Sorry but how do forget you have herpes? I don't forget that I have it and would never ever sleep with someone without telling them beforehand. Also you can still pass the virus on without having a noticable outbreak and condoms do not protect from it.

My ex didn't tell me he had it and passed it onto me without giving me the option of deciding whether I wanted a life long STI.

I can't believe I stay single because I don't want to infect anyone else or be rejected after telling them I have it and there are people like you just sleeping with people without giving a damn about passing it on.

People saying it isn't a big deal clearly don't have herpes. I have an outbreak every few months and it's not just like having a cold sore on your face! It's painful and uncomfortable and honestly makes me feel like crap mentally.

BoneyBackJefferson · 13/05/2017 18:33
Expecting2017 · 13/05/2017 18:34

Glad you told him op and what a fab outcome. Happy for you x

TheHodgeoftheHedge · 13/05/2017 18:59

@BoneyBackJefferson gotta love some Stephen Lynch!

LonelyandLost89 · 13/05/2017 19:10

Excuse me Mermaid but if I did not give a damn I would have just carried on and not told him. Of course it is easy to forget you have it, especially if you do not have an episode for years or a long period of time. Not mentioning it from the beginning was obviously irresponsible but my OH understands why I didn't.

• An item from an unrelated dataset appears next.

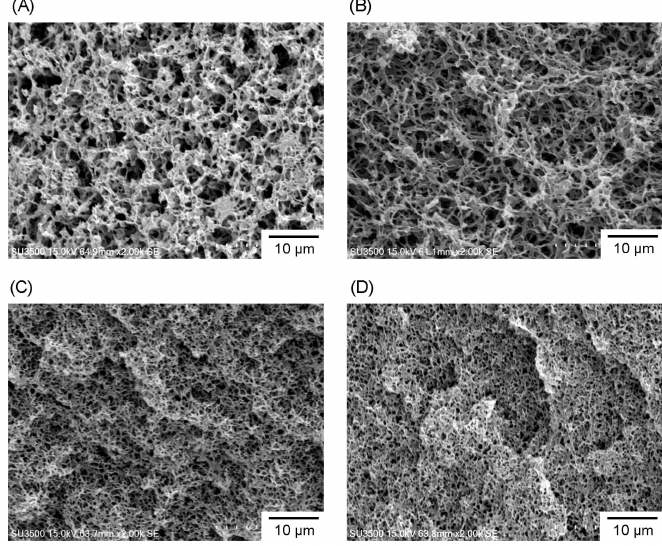
Figure 2. SEM images of P3HB3HH 6 monoliths prepared from different polymer concentration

And had you cared to read my last reply, I have now told my OH and he is fine with it and is being really supportive. No disrespect but if you have nothing nice to say then don't say anything at all.

OP posts:
user1479302027 · 13/05/2017 19:27

I'm glad your partner was so understanding op. But I think mermaid has every right to say what she has about potentially passing on herpes, on any forum she chooses, considering her experience!